Я согнулась пополам, тяжело дыша и чувствуя себя совершенно измотанной; по лицу струился пот и капал на мягкую подстилку из листьев… вот тут я это и увидела: первое доказательство того, что мы вошли в настоящий заколдованный лес. Корень дерева, покрытый ярко-красным лишайником, внезапно ожил и придвинулся прямо к моему носу. Испуганно вскрикнув, я отшатнулась, а корень досуха высосал каждый лист, пропитанный моим потом.
— Ч-что это такое? — пробормотала я и отодвинула ногу, когда корень с шуршанием пополз в мою сторону и начал рыться в листве, словно свинья в поисках желудей. Меня он не видел, но явно знал, что я здесь.
— Это шпион, — раздался рядом спокойный голос Марлоу. — Я знал, что мы их встретим, только не думал, что так скоро.
— Какой еще шпион?
— Шпион темных эльфов, — ответил Приткин, подходя ко мне. — Это их лес.
— Вполне возможно, — согласился Марлоу. — Нам лучше добраться до места до того, как…
— Дальше ты с нами не пойдешь, — перебил его Приткин. — Отдай мне амулет, я все сделаю сам.
— А куда мы идем? — спросила я, но никто не обратил на меня внимания.
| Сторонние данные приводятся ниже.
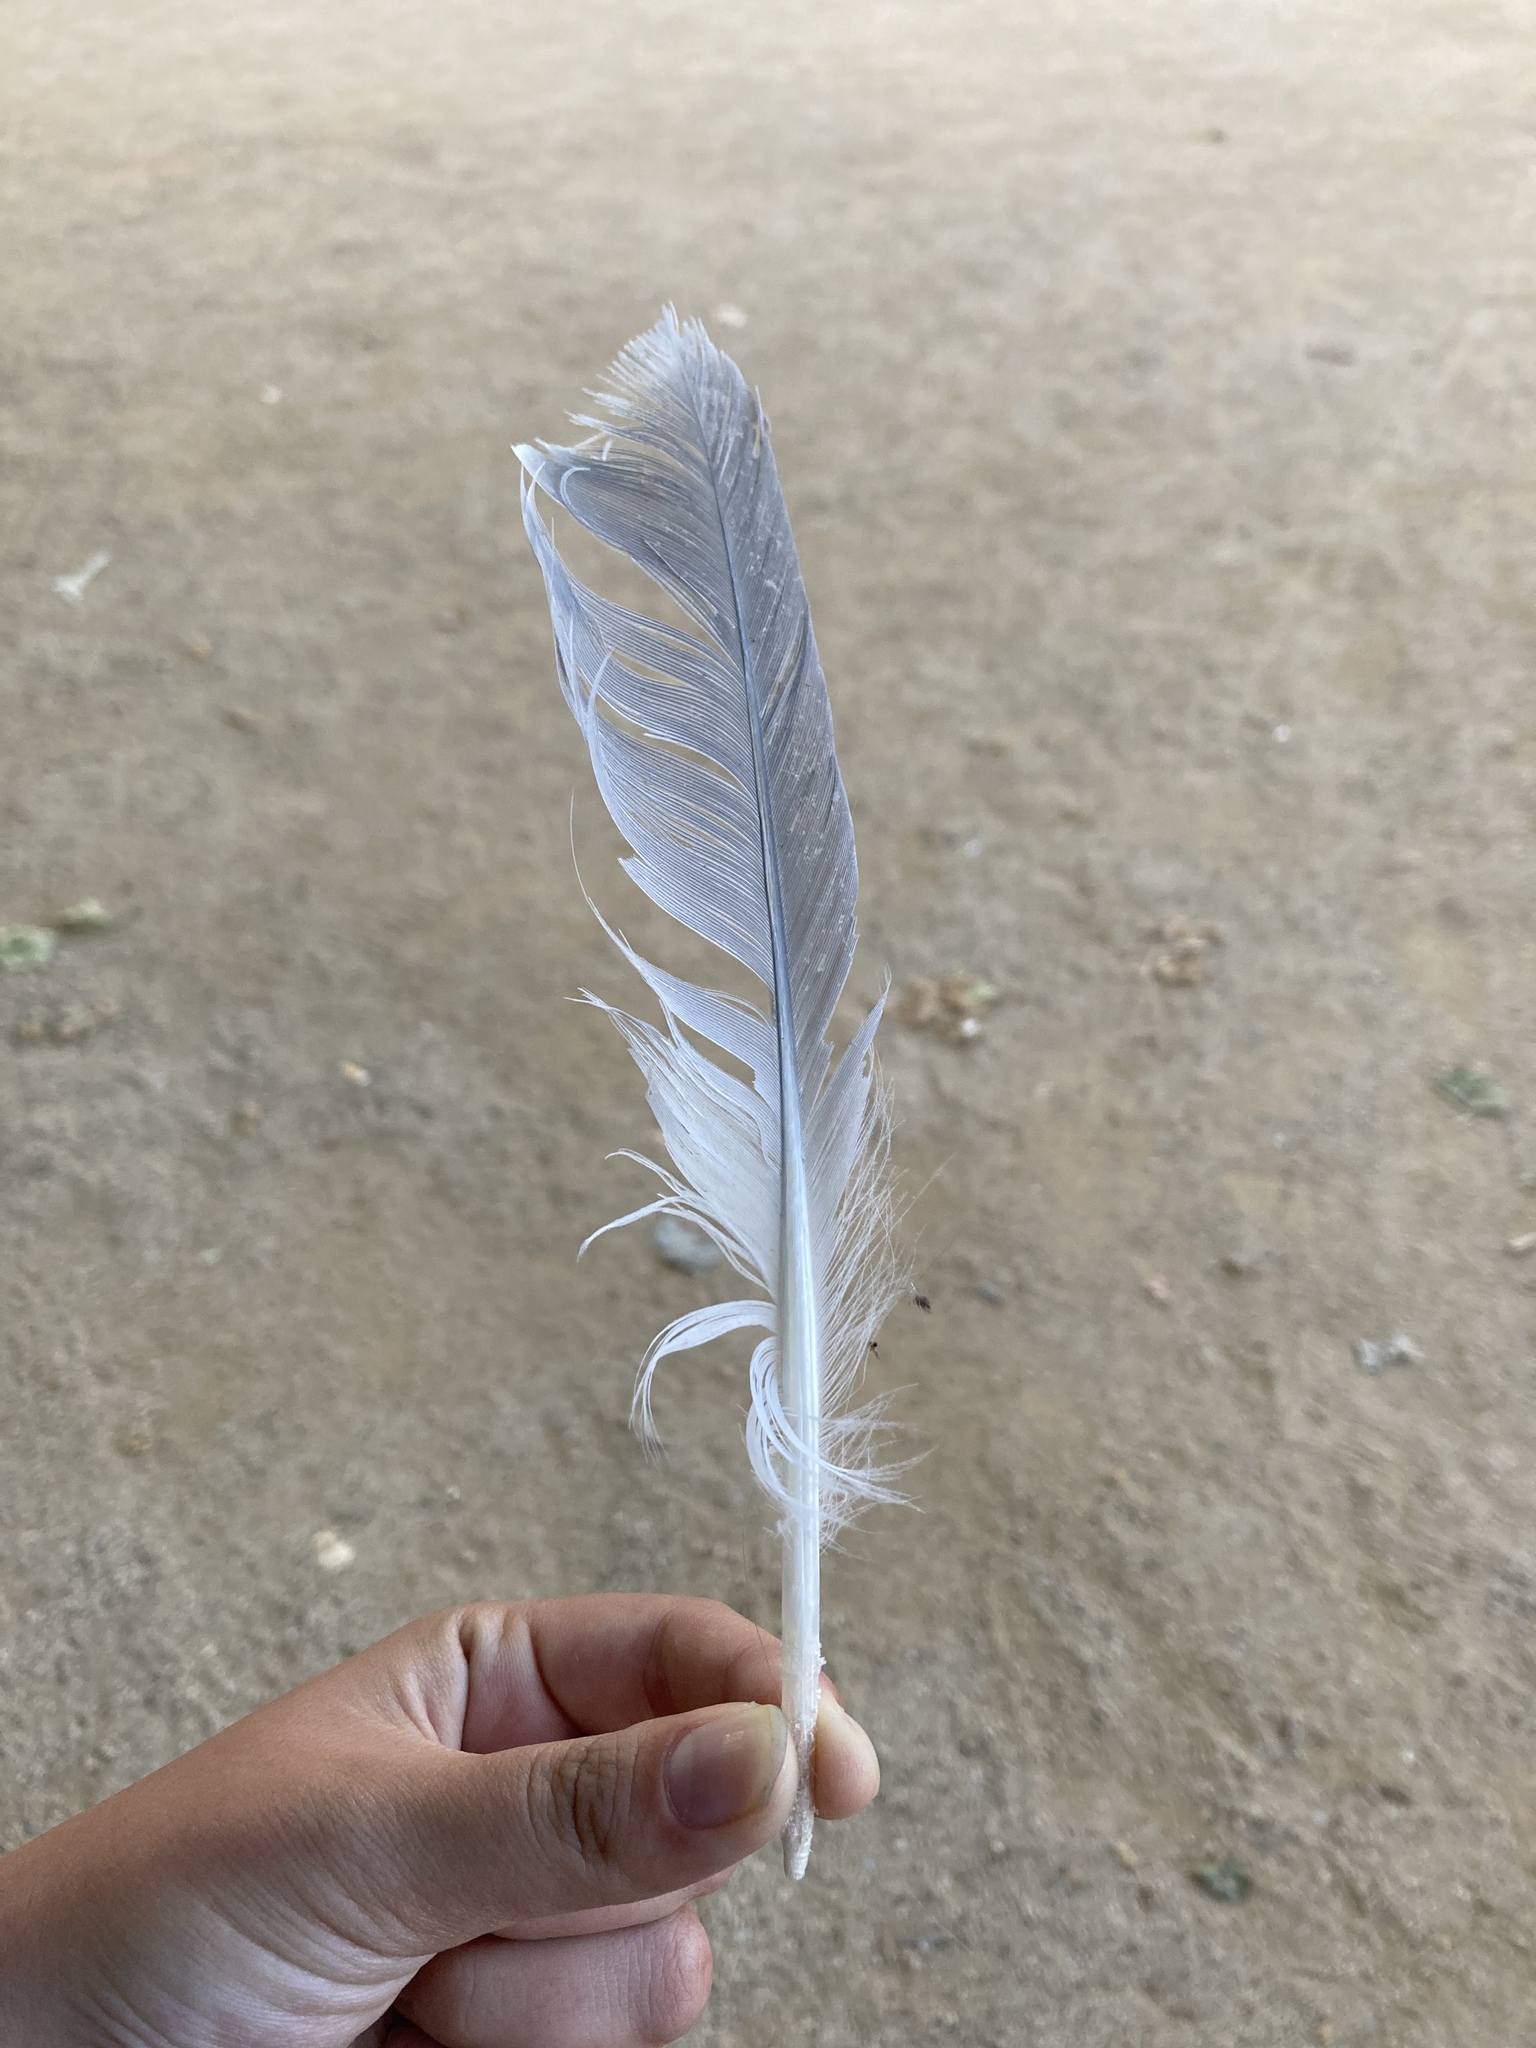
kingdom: Animalia
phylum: Chordata
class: Aves
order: Charadriiformes
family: Laridae
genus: Larus
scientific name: Larus michahellis
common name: Yellow-legged gull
— Они вас не знают, — возразил Марлоу. — Даже со мной вы будете в опасности.
Приткин ухмыльнулся.
— Ничего, рискнем.
Мак кашлянул.
— Будет лучше, если пойду я, — сказал он. — Вам хватит забот, чтобы следить за этим, — он кивнул на голема, который с выражением полнейшего изумления водил руками по стволу дерева, — меня-то он совсем не знает. Если что случится, я с ним не справлюсь.
— Голем может пойти со мной.
— Сейчас от него мало толку, — с сомнением проговорил Мак.
— Ну и что, все равно он драться не будет, — сказал Приткин и взглянул на меня. — Ты, я полагаю, останешься здесь, чтобы ухаживать за ним?
Он не назвал имени, но мы оба знали, что речь идет о Томасе. Я взглянула на Марлоу. Тот поправлял бинты у себя на голове; заметив мой взгляд, он ухмыльнулся.
— Пострадал в снежном урагане, — морщась, пояснил он. — Сначала Распутин раскроил мне череп, потом этот град. Вечно мне попадает именно по голове, будто других мест нет.